Even if a share buyback does not increase the share price – share prices are, after all, always at the mercy of market sentiment – it will, as a matter of simple mathematics, increase the trust’s net asset value per share if the shares are bought back when they are trading at a discount. This is explained here:
– Ask the expert: what is a share buyback?
The hedge fund’s intervention
In the evening of 21 March, after the stock market had closed, Scottish Mortgage announced that Elliott Investment Management, an American hedge fund, had a stake in the trust of more than 5%, the threshold for disclosure. Elliott said the threshold had been crossed two days earlier.
At the close of trading the following day the shares had risen further to 878.8p, 12.5% higher than before the announcement of the buybacks. At that point the discount stood at 6.8%, less than half the figure before the buyback announcement.
What could happen next
Much depends on the hedge fund’s intentions, which we don’t know (other than it wants to make money!). Its options include simply seeking to sell its Scottish Mortgage shares for more than it paid or seeking to use its stake in the trust to influence how it is run.
If the first is the case, it is off to a good start, thanks to the rise in the share price. Elliott may also have hedged its position so that its profits are determined solely by the narrowing of the discount, in which case it should also be strongly in the black.
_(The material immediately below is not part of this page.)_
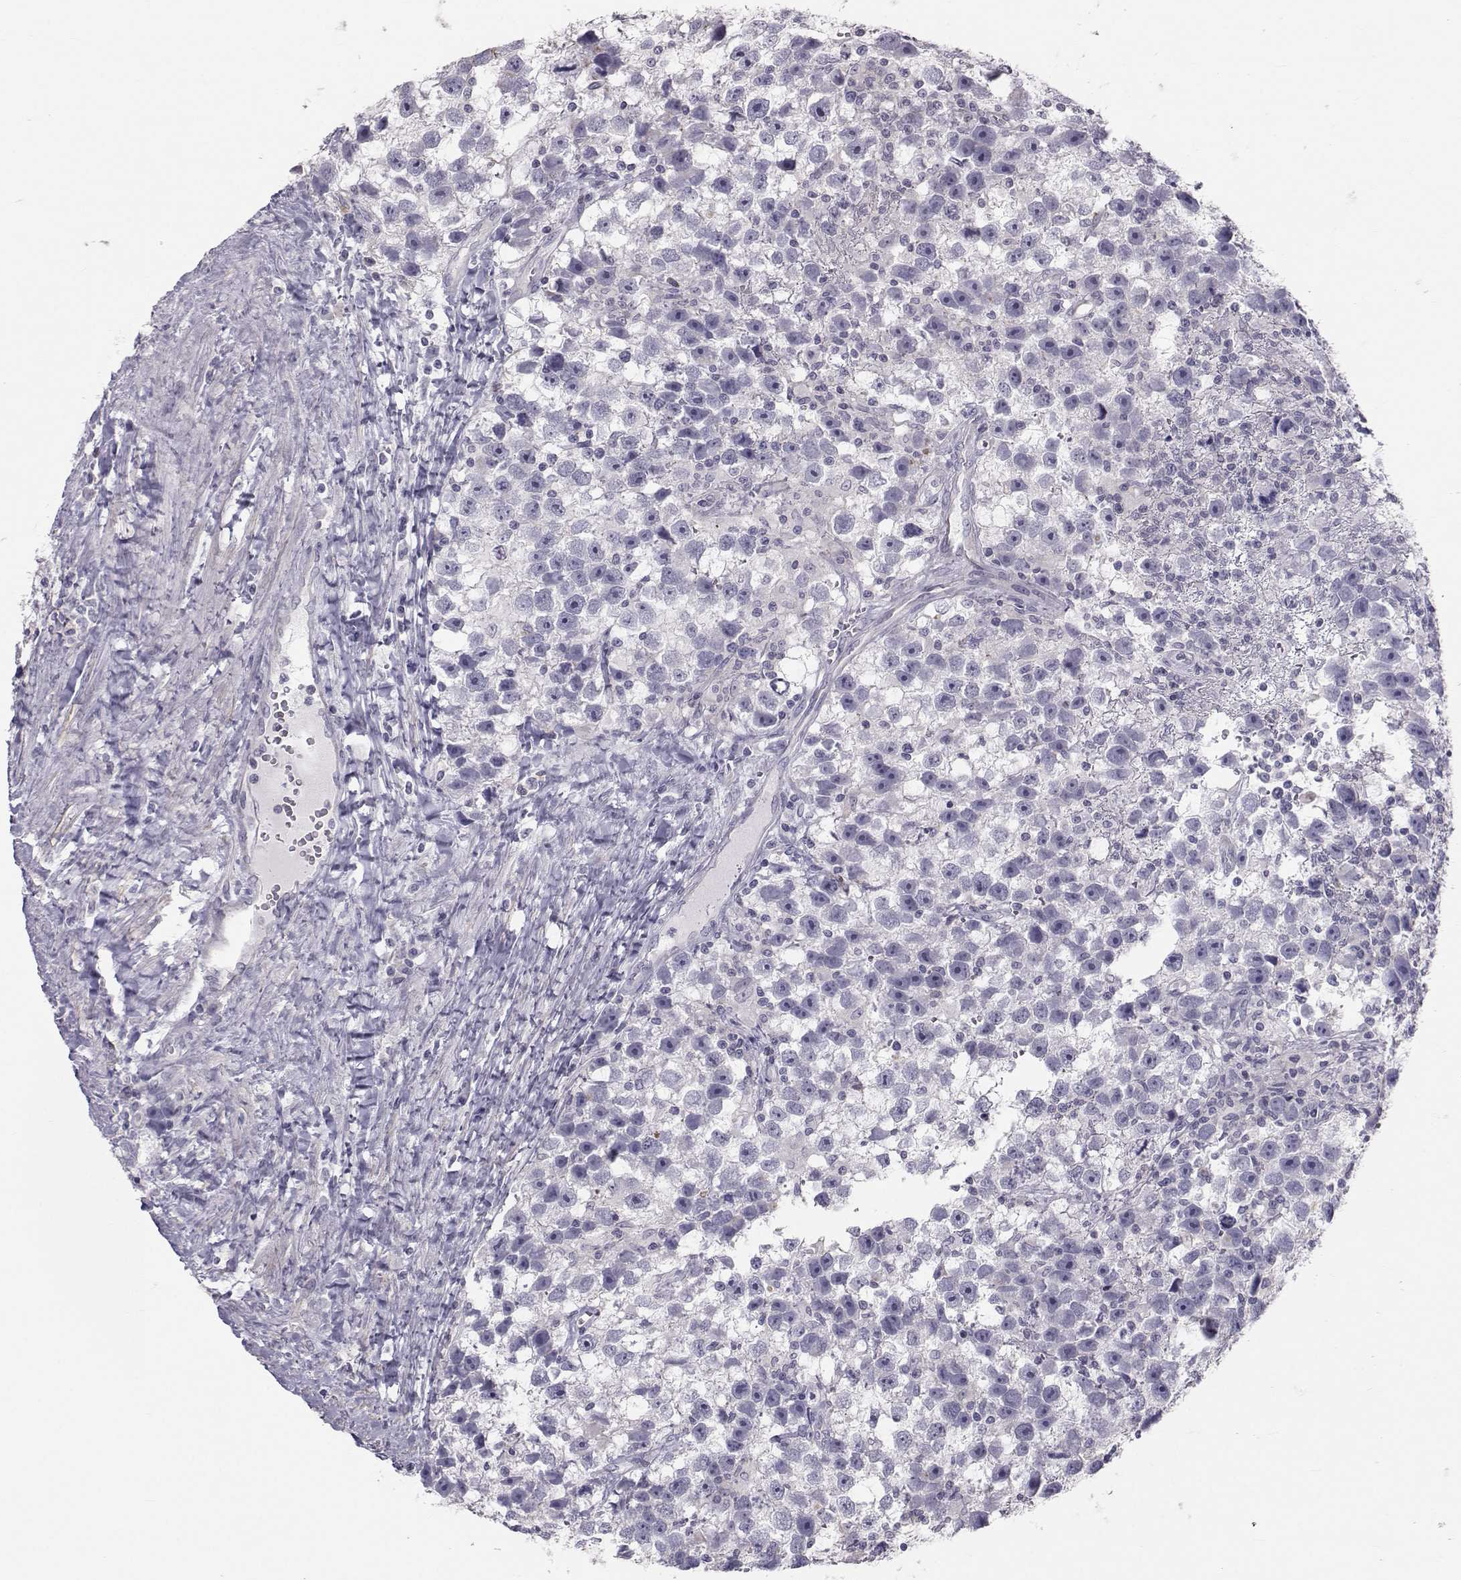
{"staining": {"intensity": "negative", "quantity": "none", "location": "none"}, "tissue": "testis cancer", "cell_type": "Tumor cells", "image_type": "cancer", "snomed": [{"axis": "morphology", "description": "Seminoma, NOS"}, {"axis": "topography", "description": "Testis"}], "caption": "High power microscopy image of an immunohistochemistry photomicrograph of testis seminoma, revealing no significant positivity in tumor cells. Nuclei are stained in blue.", "gene": "GARIN3", "patient": {"sex": "male", "age": 43}}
But it could instead agitate for more change, such as a reduction in Scottish Mortgage’s unlisted holdings. Because valuing these holdings is subjective (there is no share price), their valuations are less reliable than those of the trust’s quoted holdings, and investors may compensate for this by making the shares trade at a discount. Reducing the percentage of the trust’s money in private companies from the current 26% or so could therefore help to reduce the discount.
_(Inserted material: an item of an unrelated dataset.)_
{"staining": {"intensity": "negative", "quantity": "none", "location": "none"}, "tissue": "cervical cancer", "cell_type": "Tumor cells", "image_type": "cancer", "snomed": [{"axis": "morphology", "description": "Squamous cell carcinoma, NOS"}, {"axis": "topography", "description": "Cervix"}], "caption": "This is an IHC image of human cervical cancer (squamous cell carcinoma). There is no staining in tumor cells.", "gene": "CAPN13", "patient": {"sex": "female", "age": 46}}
While the board of Scottish Mortgage received many plaudits for the introduction of the largest buyback in investment trust history, in what appeared to be a very “shareholder-friendly” move, given subsequent developments City analysts said the more cynical observer might now question whether this was more driven by Elliott building up a stake.
As a result of the drastic narrowing in the discount over the past two weeks, it’s likely that Elliott has already made a large paper profit. If it is satisfied with that, it may now concentrate on selling its holding in the trust – which would be likely to take some time given that its stake is worth hundreds of millions of pounds. Alternatively, it may contemplate increasing its stake so that it can put more pressure on the trust to take further action to address the discount.